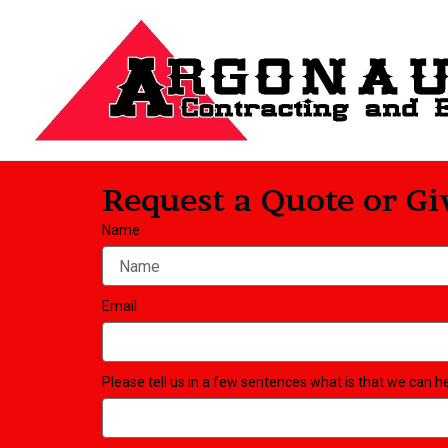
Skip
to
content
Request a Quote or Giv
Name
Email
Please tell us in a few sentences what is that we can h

==

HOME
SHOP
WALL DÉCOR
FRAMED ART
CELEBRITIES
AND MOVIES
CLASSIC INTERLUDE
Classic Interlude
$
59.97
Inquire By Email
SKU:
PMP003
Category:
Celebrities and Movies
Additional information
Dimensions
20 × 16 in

---

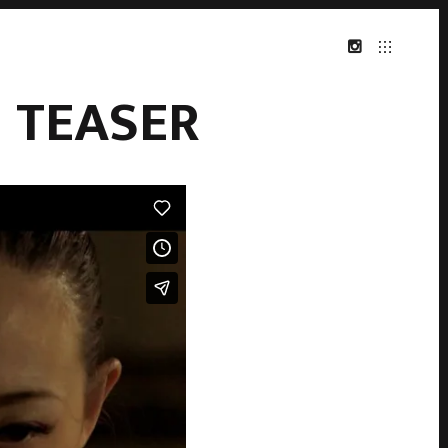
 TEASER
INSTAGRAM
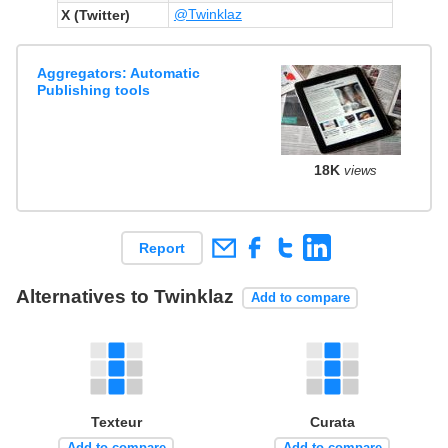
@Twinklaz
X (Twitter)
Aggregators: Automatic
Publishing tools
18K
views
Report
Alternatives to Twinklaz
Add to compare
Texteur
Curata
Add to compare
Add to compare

How to complete this task »
Please state only the number of lines in the records that contain the string "Twinklaz", matching case exactly.

Solution to this problem »
2